The push to eviscerate No Aid Clauses is meant to augment the benefit churches receive under the separation of state and church and minimize the burdens. Vouchers and school choice provide a perfect example.

Last month, the Supreme Court decided Trinity Lutheran v. Comer, holding that the state could not bar a school, even a religious school, from a state program that resurfaced playgrounds.
The Trinity Lutheran decision did not analyze or address any federal Establishment Clause concerns, nor did it declare Missouri's No Aid provision unconstitutional. So, the impact of this ruling on Colorado's No Aid clause is minimal.

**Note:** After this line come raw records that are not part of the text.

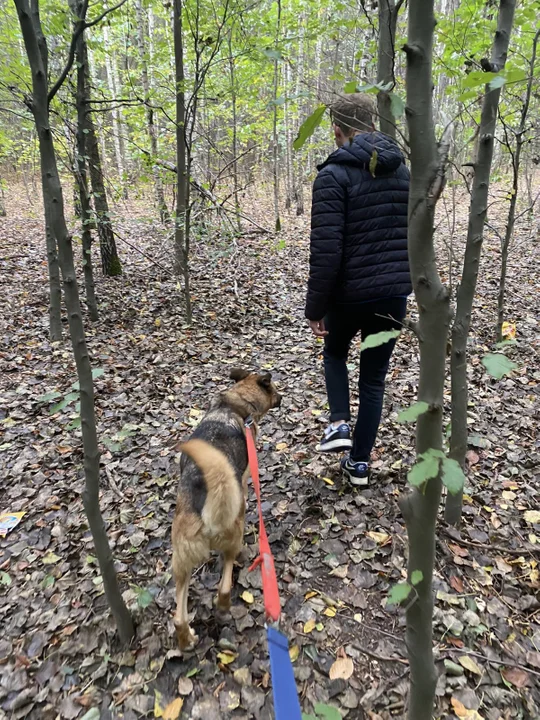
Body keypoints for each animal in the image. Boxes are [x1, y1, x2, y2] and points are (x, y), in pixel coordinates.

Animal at [173, 368, 282, 648]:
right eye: (275, 388)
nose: (282, 397)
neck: (236, 403)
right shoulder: (244, 479)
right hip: (233, 535)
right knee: (224, 584)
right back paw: (222, 606)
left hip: (181, 561)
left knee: (178, 617)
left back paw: (187, 640)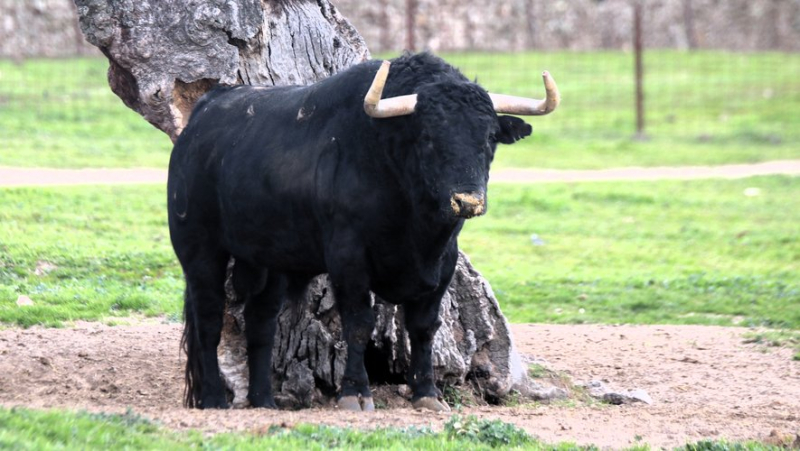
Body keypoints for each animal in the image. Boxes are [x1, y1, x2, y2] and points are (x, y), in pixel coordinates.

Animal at [166, 51, 560, 412]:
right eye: (428, 136)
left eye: (490, 136)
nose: (467, 201)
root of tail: (201, 118)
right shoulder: (349, 260)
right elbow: (358, 323)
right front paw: (355, 392)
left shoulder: (443, 265)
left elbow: (423, 327)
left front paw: (427, 393)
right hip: (200, 250)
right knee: (208, 319)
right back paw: (213, 398)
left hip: (269, 260)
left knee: (260, 323)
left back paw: (263, 400)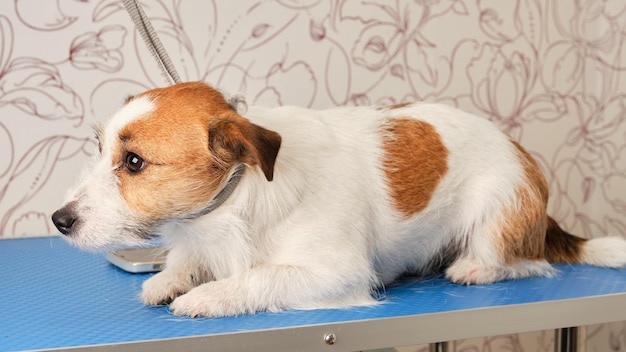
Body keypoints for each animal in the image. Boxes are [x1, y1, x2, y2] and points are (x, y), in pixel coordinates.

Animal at [51, 81, 624, 318]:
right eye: (99, 148)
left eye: (133, 163)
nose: (58, 220)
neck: (237, 200)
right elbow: (187, 260)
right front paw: (172, 278)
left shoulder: (337, 273)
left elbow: (257, 278)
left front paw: (209, 296)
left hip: (499, 209)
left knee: (525, 262)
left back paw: (477, 267)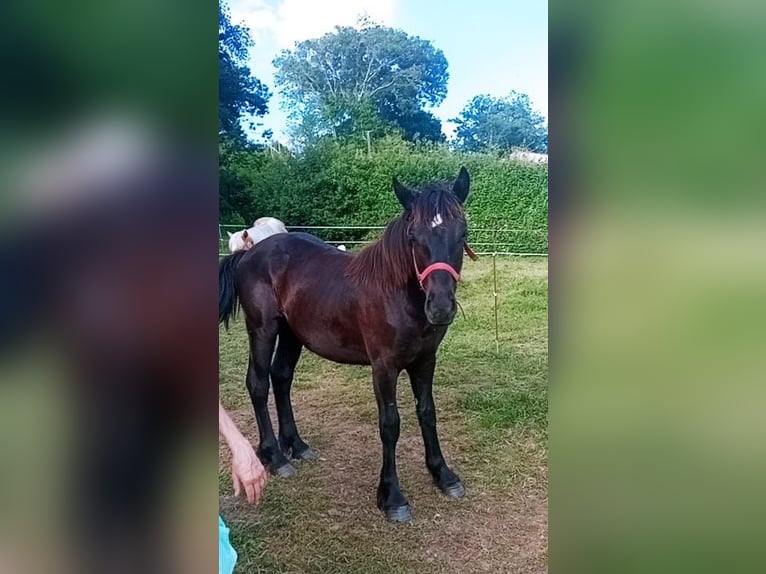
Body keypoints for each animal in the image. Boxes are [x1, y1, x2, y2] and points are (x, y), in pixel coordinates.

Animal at [219, 166, 474, 520]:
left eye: (462, 235)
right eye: (413, 237)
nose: (440, 307)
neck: (396, 295)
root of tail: (248, 254)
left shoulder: (425, 361)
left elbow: (427, 412)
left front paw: (443, 475)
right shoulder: (384, 368)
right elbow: (390, 425)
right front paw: (392, 497)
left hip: (291, 334)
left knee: (281, 377)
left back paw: (296, 445)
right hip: (262, 330)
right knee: (258, 383)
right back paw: (275, 457)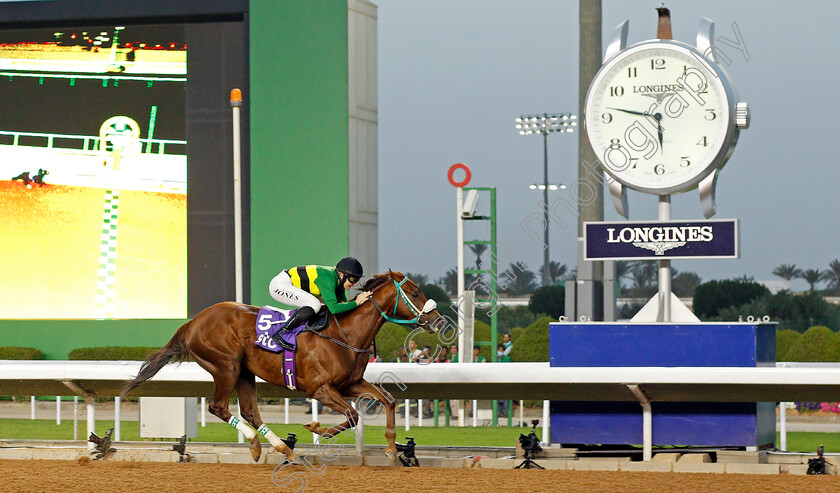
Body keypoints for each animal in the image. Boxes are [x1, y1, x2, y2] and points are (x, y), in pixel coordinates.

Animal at [123, 270, 446, 462]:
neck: (345, 334)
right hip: (226, 366)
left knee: (250, 411)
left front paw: (392, 447)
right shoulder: (319, 388)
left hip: (244, 372)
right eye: (414, 293)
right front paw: (318, 429)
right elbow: (353, 415)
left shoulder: (351, 384)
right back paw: (261, 443)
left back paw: (279, 448)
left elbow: (388, 401)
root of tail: (193, 322)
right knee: (219, 407)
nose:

In the minds of some school choice activists, the rise of nonreligion and the erosion of traditional Protestantism in this country is due to public schools, FFRF underscores. School choice is theoretically about privatizing education, but for many it's about ending public education.

"And that is what will happen if We the People abandon the no-funding principle and No Aid Clauses," Seidel concludes. "Not only will citizens be taxed to support religions in violation of their rights of conscience, and not only will this call down extensive state regulation of religious operations, it will also destroy our public schools."

This is a scenario that will indeed spell doom for our country, Seidel will testify.